• **Task instructions**:
a: Answer these questions from the pea and flax market report, one answer per line, marked (i), (ii), (iii):
(i) What is the current bid indicated for old crop yellow peas?
(ii) What price is available for flax still in the bins?
(iii) What is the new crop price given for maple peas?
b: Reproduce everything in the pea and flax market report from "Widespread rains across" down to "as the price.".
c: Translate this sentence from the pea and flax market report into Spanish: "Widespread rains across the prairies over the past week offer some relief for 2021 crops."

• **Text extract**:
---

The spread between old and new crop pea values is slowly disappearing as export business slows and farmers opt to not chase the market. Old crop yellow peas are hard to come by with the majority of bins cleaned out, however, there still seems to be a decent supply of green and maple peas in the bin. Current bids on yellows are indicated at $9.00/bu FOB, while green pea bids are harder to find, but indicated at $9.00-$9.50/bu FOB. Maple pea bids are at $9.50/bu FOB ($10.00/bu delivered) in most cases. New crop is almost on par with old crop pricing with yellows at $8.50/bu FOB, greens at $9.00/bu FOB and maple peas at $9.50/bu. Right now, it is not looking like India will reduce the tariffs on the yellow pea side, as per reports. India’s pricing on peas has faded, so if pea pricing remains low the incentive to reduce the tariff also decreases.

Widespread rains across the prairies over the past week offer some relief for 2021 crops. Prices remain solid for flax with $23.00/bu FOB available for the product still in the bins.  Analysts believe we have seen the highs on flax for the year so take advantage of these last few buyers who have their bids elevated. New crop pricing also is steady with pricing anywhere from $16.50-$18.00/bu picked up with an act of God depending on movement timeframe and location.  Flax supplies going into the 2021/22 crop year are only anticipated to see a small increase from last year, so we can expect new crop prices to carry-on sideways. What is changing are the movement periods.  If you are looking to move some flax out of the bins shortly after harvest, then locking the movement in is just as beneficial as the price.

---

• **Dataset extract**:
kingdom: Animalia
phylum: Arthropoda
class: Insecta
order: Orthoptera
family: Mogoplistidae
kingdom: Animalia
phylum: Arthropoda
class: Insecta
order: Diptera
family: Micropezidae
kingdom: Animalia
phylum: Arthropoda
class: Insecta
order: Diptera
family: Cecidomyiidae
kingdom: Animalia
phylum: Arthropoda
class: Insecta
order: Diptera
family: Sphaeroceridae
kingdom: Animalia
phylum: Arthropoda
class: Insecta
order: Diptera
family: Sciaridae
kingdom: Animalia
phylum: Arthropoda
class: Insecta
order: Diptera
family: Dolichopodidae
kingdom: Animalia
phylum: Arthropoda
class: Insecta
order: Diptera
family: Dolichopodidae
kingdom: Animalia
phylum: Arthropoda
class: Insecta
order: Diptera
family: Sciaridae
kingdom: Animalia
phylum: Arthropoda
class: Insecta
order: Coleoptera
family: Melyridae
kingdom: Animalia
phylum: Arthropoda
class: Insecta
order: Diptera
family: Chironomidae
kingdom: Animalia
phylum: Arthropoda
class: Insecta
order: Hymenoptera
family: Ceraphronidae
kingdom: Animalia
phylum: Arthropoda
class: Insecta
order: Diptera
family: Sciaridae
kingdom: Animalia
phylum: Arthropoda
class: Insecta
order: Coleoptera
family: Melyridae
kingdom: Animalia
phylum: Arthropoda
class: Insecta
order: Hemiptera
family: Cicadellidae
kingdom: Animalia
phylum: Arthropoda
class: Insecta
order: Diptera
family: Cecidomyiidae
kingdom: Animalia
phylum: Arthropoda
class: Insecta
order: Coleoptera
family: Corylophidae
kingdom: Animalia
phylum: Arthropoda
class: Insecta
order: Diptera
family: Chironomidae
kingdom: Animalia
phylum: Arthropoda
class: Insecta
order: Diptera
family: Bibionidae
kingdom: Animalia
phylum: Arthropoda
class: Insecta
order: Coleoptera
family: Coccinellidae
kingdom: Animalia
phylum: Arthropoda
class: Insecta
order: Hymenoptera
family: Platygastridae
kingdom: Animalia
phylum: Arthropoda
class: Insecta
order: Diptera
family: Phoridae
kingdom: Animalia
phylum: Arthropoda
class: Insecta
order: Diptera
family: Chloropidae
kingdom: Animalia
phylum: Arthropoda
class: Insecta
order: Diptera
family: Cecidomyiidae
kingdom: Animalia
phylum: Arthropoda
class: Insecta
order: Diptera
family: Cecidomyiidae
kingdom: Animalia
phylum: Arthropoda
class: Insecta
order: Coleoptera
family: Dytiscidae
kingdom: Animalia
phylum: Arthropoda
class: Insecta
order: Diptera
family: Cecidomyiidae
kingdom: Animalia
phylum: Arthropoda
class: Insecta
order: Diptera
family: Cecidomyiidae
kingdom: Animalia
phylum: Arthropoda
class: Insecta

---

• **Expected responses**:
a:
(i) $9.00/bu FOB
(ii) $23.00/bu FOB
(iii) $9.50/bu

b:
Widespread rains across the prairies over the past week offer some relief for 2021 crops. Prices remain solid for flax with $23.00/bu FOB available for the product still in the bins.  Analysts believe we have seen the highs on flax for the year so take advantage of these last few buyers who have their bids elevated. New crop pricing also is steady with pricing anywhere from $16.50-$18.00/bu picked up with an act of God depending on movement timeframe and location.  Flax supplies going into the 2021/22 crop year are only anticipated to see a small increase from last year, so we can expect new crop prices to carry-on sideways. What is changing are the movement periods.  If you are looking to move some flax out of the bins shortly after harvest, then locking the movement in is just as beneficial as the price.

c: Las lluvias generalizadas en las praderas durante la última semana ofrecen cierto alivio para los cultivos de 2021.